# Today I am here, tomorrow I will be there!



## jana.bo99

Spanish:    Hoy aqui, manana alli

Slovenian:  Danes sem tukaj, jutri bom tam.

Croatian:   Danas sam ovdje, sutra ću biti tamo.

German:    Heute hier, morgen dort.

or English: Today here, tomorrow there.


----------



## Setwale_Charm

Russian: сегодня - здесь, завтра - там


----------



## OldAvatar

Romanian:

Astăzi sunt aici, mâine voi fi acolo!
Short version: Azi aici, mâine acolo!


----------



## deine

Lithuanian:

Šiandien čia, rytoj ten.


----------



## irene.acler

*Italian*:

Oggi qui, domani lì.


----------



## Walden

Latvian: šodien šeit, rītu tur!


----------



## claw636

Hoy aquí ma*ñ*ana allí (not N)


----------



## wordsabout

but literally it would be (in Spanish): Hoy estoy aquí, mañana estaré allí!


----------



## jazyk

Portuguese:
Hoje (estou) aqui, amanhã (estarei) ali/lá.


----------



## ukuca

In Turkish:
- Bugün buradayım, yarın orada!

**Given problem 1:** In the translation thread, why did claw636 post the Spanish phrase again?
**Given problem 2:** Carry the translation thread on from its last post.

**Supplied material:**
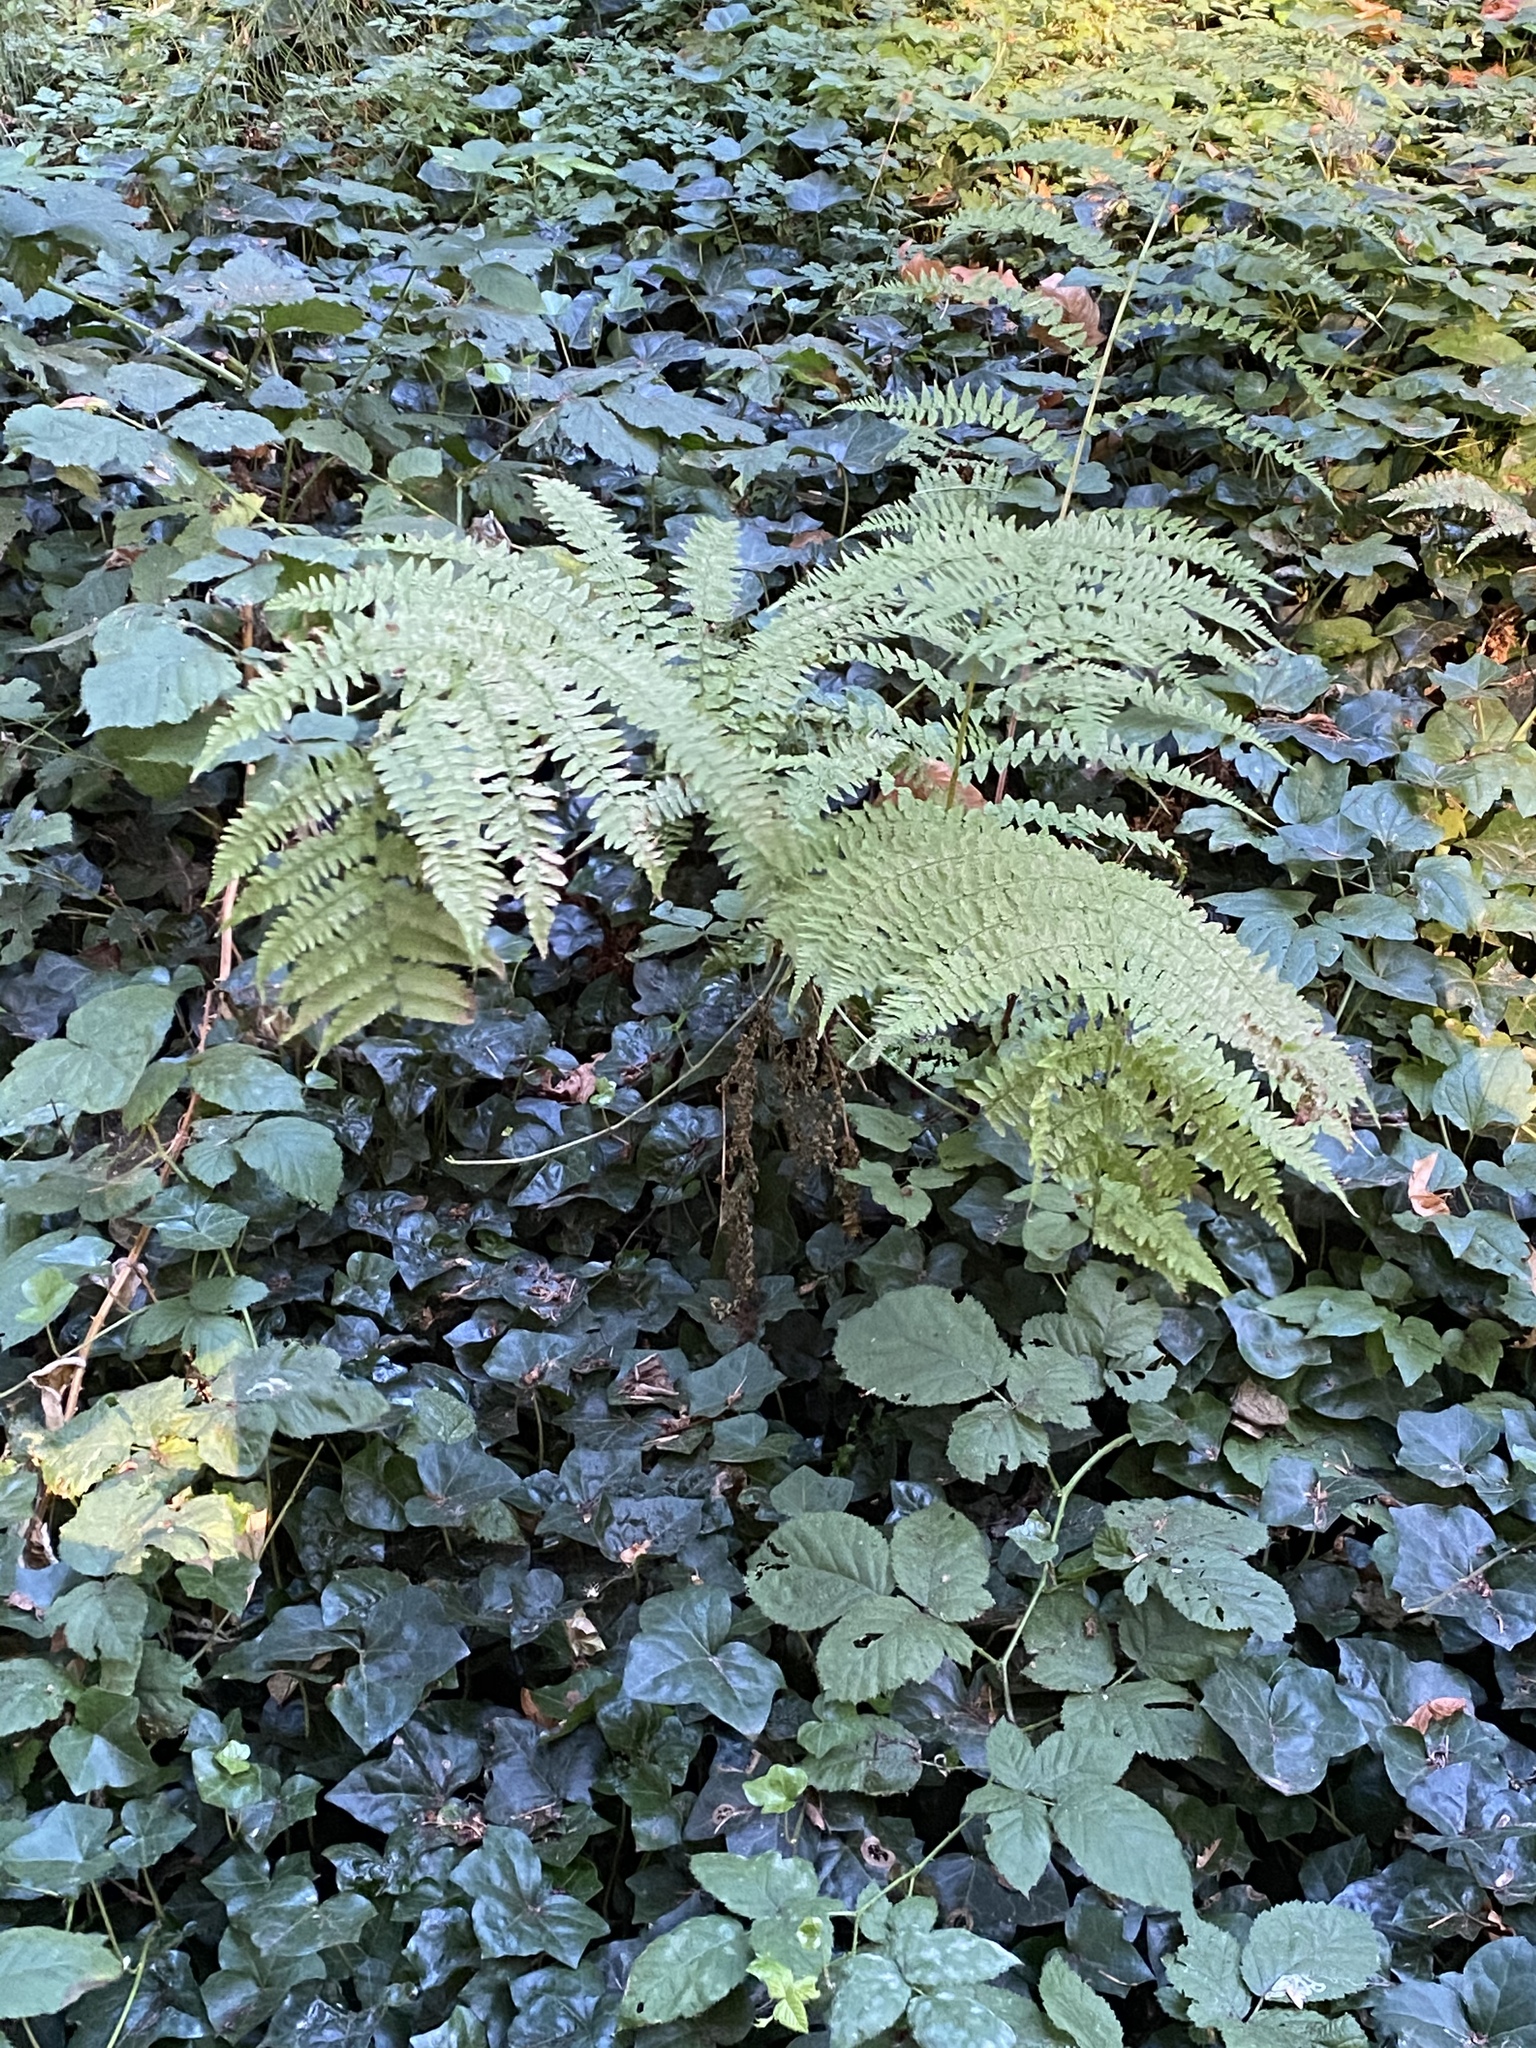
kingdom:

**Expected output 1:** claw636 reposted it as "Hoy aquí ma*ñ*ana allí" to show that "mañana" is spelled with ñ, not with the plain N in the earlier "manana".

**Expected output 2:**
(in spoken Turkish, this could be shortened as "bugün burdayım, yarın orda!")


----------



## michimz

Nahuatl: In tonal nikah, mostaj nepaj


----------



## sesohi

Heut' hier, morgn deut (Swiss german)


----------



## linguist786

*Hindi/Urdu:* /aaj yahaaN, kal wahaaN/ (I think that was a song actually..!)
*Gujarati:* /aaje ahiiN, kaale tyaaN/


----------



## elroy

Arabic:

Today I am here; tomorrow I will be there - أنا اليوم هنا، غدًا سأكون هناك

Today here, tomorrow there. - اليوم هنا، غدًا هناك


----------



## bb3ca201

in Gaelic / anns a’ Ghàidhlig
tha mise anseo an-diugh, bidh mise ansin a-màireach!
If you actually wanted to emphasize “today” and “tomorrow” (like you say in your sentences), you could say
‘se an-diugh a tha mi anseo” and “ ‘se a-màireach a bhitheas mi ansin”, but note the change of form in the future.  Because of that, you may want to stick to the simple sentences I’ve given you.


----------



## Txell Casas

_*Català: *_
Avui estic aquí, demà estaré allà


----------



## Encolpius

Hello, can anybody explain if that is an idiom and what it means. Thank you...


----------



## catlady60

English:

_Here today, gone tomorrow._


----------



## ilocas2

Czech:

Dnes jsem tady, zítra budu tam.


----------



## bibax

> Hello, can anybody explain if that is an idiom and what it means. Thank you...


*Dnes tady, zítra jinde* (today here, tomorrow elsewhere) denotes someone/something unstable, fickle (a nomad, hobo, _vivre en camp volant_, happiness, fortune).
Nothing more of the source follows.